The California state standards for health education require that high school students are taught 23 standards regarding alcohol and drug use. In Mira Costa, this requirement is carried out through the mandatory health education, in which students read the textbook “Lifetime Health”‘published by Holt Rinehart Winston.
The portions on alcohol and drug use in both California’s state standards and “Lifetime Health” focus on health risks. Only four of the 23 standards deal with influences that cause students to start using drugs, and not a single standard acknowledges that students choose to begin using drugs. Rather than empowering students by giving them accurate information and allowing them to make choices based on it, health education creates the misconception that nobody truly wants to begin using drugs, but some abstract force—usually peer pressure in their examples—compels them onto this path.

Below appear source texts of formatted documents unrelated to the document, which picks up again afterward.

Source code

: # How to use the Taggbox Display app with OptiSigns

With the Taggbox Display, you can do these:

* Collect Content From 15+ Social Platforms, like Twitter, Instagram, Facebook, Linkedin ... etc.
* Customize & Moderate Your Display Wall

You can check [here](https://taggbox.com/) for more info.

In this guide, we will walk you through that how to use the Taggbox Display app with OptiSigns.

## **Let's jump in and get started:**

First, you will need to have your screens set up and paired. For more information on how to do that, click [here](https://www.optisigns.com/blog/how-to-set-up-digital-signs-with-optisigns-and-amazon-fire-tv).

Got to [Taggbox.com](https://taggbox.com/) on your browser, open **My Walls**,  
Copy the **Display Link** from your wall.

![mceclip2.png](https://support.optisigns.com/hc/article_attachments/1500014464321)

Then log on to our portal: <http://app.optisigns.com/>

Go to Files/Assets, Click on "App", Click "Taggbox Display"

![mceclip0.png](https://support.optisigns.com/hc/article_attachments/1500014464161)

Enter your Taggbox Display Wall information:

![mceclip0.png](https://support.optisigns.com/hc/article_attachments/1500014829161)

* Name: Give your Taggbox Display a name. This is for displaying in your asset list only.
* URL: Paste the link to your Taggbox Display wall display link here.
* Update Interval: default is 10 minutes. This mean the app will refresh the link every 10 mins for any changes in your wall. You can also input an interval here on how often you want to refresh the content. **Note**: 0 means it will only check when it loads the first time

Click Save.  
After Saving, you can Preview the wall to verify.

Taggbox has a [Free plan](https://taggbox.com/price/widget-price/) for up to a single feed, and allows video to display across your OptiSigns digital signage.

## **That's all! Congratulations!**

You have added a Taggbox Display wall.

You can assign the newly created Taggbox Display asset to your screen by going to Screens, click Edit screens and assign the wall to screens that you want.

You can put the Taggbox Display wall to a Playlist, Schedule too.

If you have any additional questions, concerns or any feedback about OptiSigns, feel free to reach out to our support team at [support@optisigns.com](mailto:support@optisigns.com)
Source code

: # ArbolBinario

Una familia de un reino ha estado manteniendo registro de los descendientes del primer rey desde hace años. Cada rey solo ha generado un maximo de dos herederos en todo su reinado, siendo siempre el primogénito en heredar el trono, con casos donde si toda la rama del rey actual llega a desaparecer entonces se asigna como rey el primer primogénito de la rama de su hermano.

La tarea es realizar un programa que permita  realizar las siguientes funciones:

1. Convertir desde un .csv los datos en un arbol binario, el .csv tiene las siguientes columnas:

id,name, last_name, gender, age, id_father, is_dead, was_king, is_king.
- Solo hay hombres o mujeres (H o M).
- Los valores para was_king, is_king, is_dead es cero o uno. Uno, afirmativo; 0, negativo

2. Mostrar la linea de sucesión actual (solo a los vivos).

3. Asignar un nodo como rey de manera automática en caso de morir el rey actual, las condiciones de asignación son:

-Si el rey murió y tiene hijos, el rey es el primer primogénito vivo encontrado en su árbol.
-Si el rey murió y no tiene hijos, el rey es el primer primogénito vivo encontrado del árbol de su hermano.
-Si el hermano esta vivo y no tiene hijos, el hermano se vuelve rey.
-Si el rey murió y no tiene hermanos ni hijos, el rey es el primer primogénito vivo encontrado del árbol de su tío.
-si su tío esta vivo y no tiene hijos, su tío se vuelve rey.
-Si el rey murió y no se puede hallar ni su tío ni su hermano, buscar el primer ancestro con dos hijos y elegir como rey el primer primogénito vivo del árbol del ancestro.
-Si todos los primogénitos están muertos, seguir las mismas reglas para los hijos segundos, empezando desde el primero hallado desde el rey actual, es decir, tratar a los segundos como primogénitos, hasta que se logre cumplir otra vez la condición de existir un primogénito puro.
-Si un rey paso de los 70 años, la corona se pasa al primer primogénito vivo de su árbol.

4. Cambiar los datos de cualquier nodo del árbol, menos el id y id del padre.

If drug education ever does give a specific situation in which a student might be tempted to try drugs, these are usually unrealistic and disconnected. One of the most ridiculous clichés from drug education is this oft-repeated scenario: During the course of one conversation or activity, a mischievous drug-user with an impressive social status aggressively pressures an innocent friend into trying some drug. The friend has to use a variety of tactics to refuse the hit. According to many teens, such as Freshman Lauren Marinelli! the scenario is absurd.
Though its passages about influences are vague and unrealistic, health education goes into great detail regarding the danger of drugs and alcohol. For example, the first section in “Lifetime Health’s” the chapter on alcohol is titled “Alcohol Affects the Body.” It focuses on the long-term effects of alcohol in order to present the most terrifying facts. Instead, health education should focus on the short term effects of alcohol and drugs that teens are likely to experience.
For a time, “Lifetime Health” accomplishes its goal; it rouses fear. Students who are only exposed to health education’s perspective on drugs are inevitably worried that they will become addicts. They abstain from drug use and try to stay away from groups that use drugs. Eventually, however, many of these students are exposed to an entirely different reality of alcohol and drug use. What they witness seems extremely tame in comparison to what they have been prepared for, and the absurdity of what they have been taught becomes blatantly clear. This is when students try drugs—when the didacticism and fear which they have been taught loses all of its legitimacy.
Proponents of health education believe that students must be educated disproportionately about the dangers of drug use because this is what students do not know, but in order to make the best decisions, students need an unbiased, applicable text that never distorts the truth.
Accordingg to Marinelli, when the health book exaggerates or twists facts, students no longer feel that they can trust any portions of it. Furthermore, when students learn how drugs and alcohol are used by Costa students, they are going to see the alcohol and drug portions as lies.
In order to decrease the alcohol and soft drug problem on the Mira Costa campus, teachers and administrators must address the situations that Costa students witness. Rather than following the book, health teachers should give applicable advice to students regarding drug use. This way, students will see that their decisions are truly in their hands, and they also will be less likely to dismiss the ideas from health education in the future. If the truth is presented, students are empowered.